CRIP1a inhibits endocytosis of G-protein coupled receptors activated by endocannabinoids and glutamate by a common molecular mechanism

Abstract

The excitability of the central nervous system depends largely on the surface density of neurotransmitter receptors. The endocannabinoid receptor 1 (CB1R) and the metabotropic glutamate receptor mGlu8R are expressed pre-synaptically where they reduce glutamate release into the synaptic cleft. Recently, the CB1R interacting protein cannabinoid receptor interacting protein 1a (CRIP1a) was identified and characterized to regulate CB1R activity in neurons. However, underlying molecular mechanisms are largely unknown. Here, we identified a common mechanism used by CRIP1a to regulate the cell surface density of two different types of G-protein coupled receptors, CB1R and mGlu8aR. Five amino acids within the CB1R C-terminus were required and sufficient to reduce constitutive CB1R endocytosis by about 72% in the presence of CRIP1a. Interestingly, a similar sequence is present in mGlu8aR and consistently, endocytosis of mGlu8aR depended on CRIP1a, as well.

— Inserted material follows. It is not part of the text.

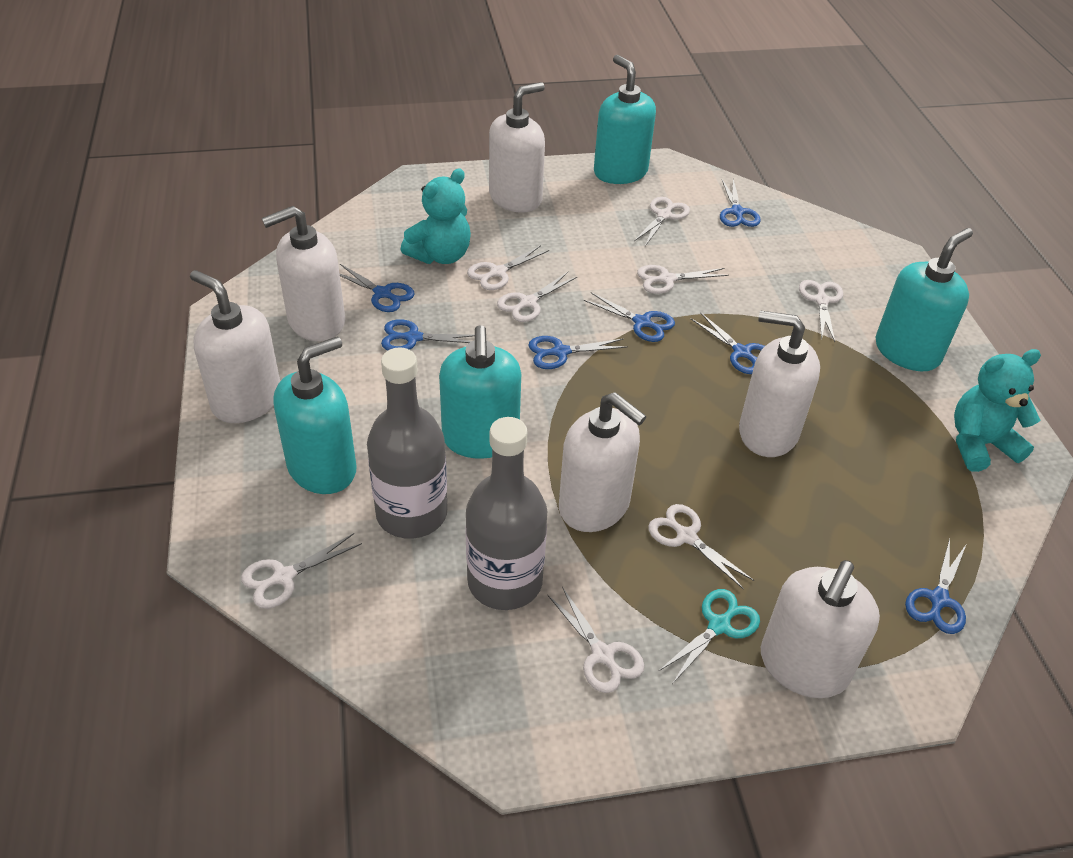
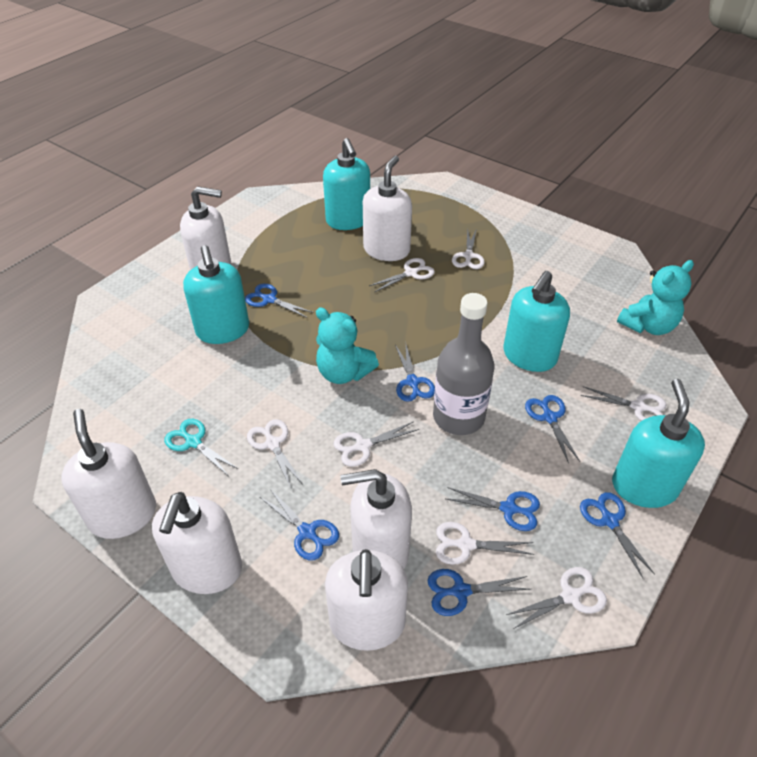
grey bottle: 2 -> 1
white scissors: 8 -> 7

Docking analysis and molecular dynamics simulations identified a conserved serine in CB1R (S468) and mGlu8aR (S894) that forms a hydrogen bond with the peptide backbone of CRIP1a at position R82. In contrast to mGlu8aR, the closely related mGlu8bR splice-variant carries a lysine (K894) at this position, and indeed, mGlu8bR endocytosis was not affected by CRIP1a. Chimeric constructs between CB1R, mGlu8aR, and mGlu8bR underline the role of the identified five CRIP1a sensitive amino acids. In summary, we suggest that CRIP1a negatively regulates endocytosis of two different G-protein coupled receptor types, CB1R and mGlu8aR. (Figure presented.).